Effects of saline and nicotine (NIC) on ACh levels in hippocampal dialysates. Nicotine (0.4 mg kg⁻¹, n=5) or saline (n=4) was administered subcutaneously at time=0 and the ACh levels in the dialysates determined as described in Methods. The data represent the mean±s.e.mean of the groups. ⁺P<0.05 vs pretreatment baseline (saline; one-way ANOVA followed by Dunnett's test), ^*P<0.05 for the effect of nicotine vs the saline control (two-way ANOVA). The arrow indicates the time of injection (zero min).

Figure 2

The pharmacology of nicotine (NIC)-induced hippocampal ACh release. Rats were given saline or various antagonists 20 min prior to s.c. injection of nicotine (0.4 mg kg⁻¹) or saline. Arrows (−20 and zero min) denote the injection times. Values represent mean±s.e.mean (n=6–7; saline+saline, n=7; saline+nicotine, n=6; mecamyalime (MEC; 3.0 mg kg⁻¹)+nicotine, n=6; DHβE (3.0 mg kg⁻¹)+nicotine, n=7; SCH-23390 (0.3 mg kg⁻¹)+nicotine, n=6). ^*P<0.05 for the effect of saline/nicotine vs the saline/saline response (two-way ANOVA); ⁺P<0.05 for the effect of antagonist/nicotine vs the saline/nicotine response (two-way ANOVA).

Figure 3

Summary of effects of mecamylamine (MEC), DHβE or SCH-23390 on nicotine (NIC)-induced ACh release from rat hippocampus.

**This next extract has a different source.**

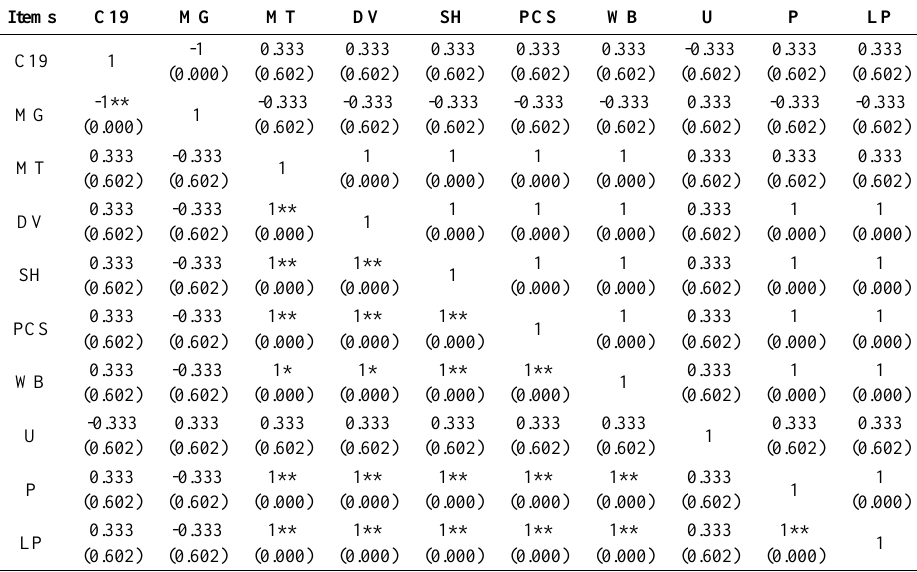
Table 4. Summary of Kendall's Tau correlation (**p <0.01)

The area under curve values were determined using the trapezoidal rule and the values represent arbitrary units (mean±s.e.mean, n=6–7). ^*P<0.05 vs saline+saline response, ⁺P<0.05 vs saline+nicotine response (ANOVA followed by Neuman-Keul's test).

Figure 4

Effects of local perfusion of various antagonists on increases in ACh levels in hippocampal dialysates induced by s.c. injection of nicotine (NIC, 0.4 mg kg⁻¹). The perfusion of antagonists mecamylamine (MEC, 100 μM, n=5), DHβE (100 μM, n=4) or SCH-23390 (10 μM, n=4)) was initiated 20 min before the s.c. injection of nicotine (n=5). The arrows indicate the times of injection (−20 and zero min). Values represent mean±s.e.mean, n=5–6). ^*P<0.05 antagonist+nicotine vs nicotine+aCSF response. The horizontal line indicates the duration of perfusion and the arrows indicate the initiation and termination of the perfusion.

Figure 5

Summary of the effects of local perfusion of mecamylamine (MEC), DHβE or SCH-23390 on nicotine (NIC, 0.4 mg kg⁻¹, s.c.)-induced hippocampal ACh release. The area under curve values expressed as arbitrary units (mean±s.e.mean, n=5–6) were determined using the trapezoidal rule. ^*P<0.05 vs saline+aCSF response, ⁺P<0.05 vs nicotine+aCSF response.

Figure 6

The effects of local perfusion of various antagonists on ACh release elicited by local perfusion of nicotine (NIC, 1 mM, n=7). The antagonists mecamylamine (MEC, 100 μM, n=5), or SCH-23390 (10 μM, n=4) were co-perfused with nicotine in aCSF. Values represent mean±s.e.mean. The horizontal line denotes the duration of perfusion and the arrows indicate the initiation and termination of perfusion.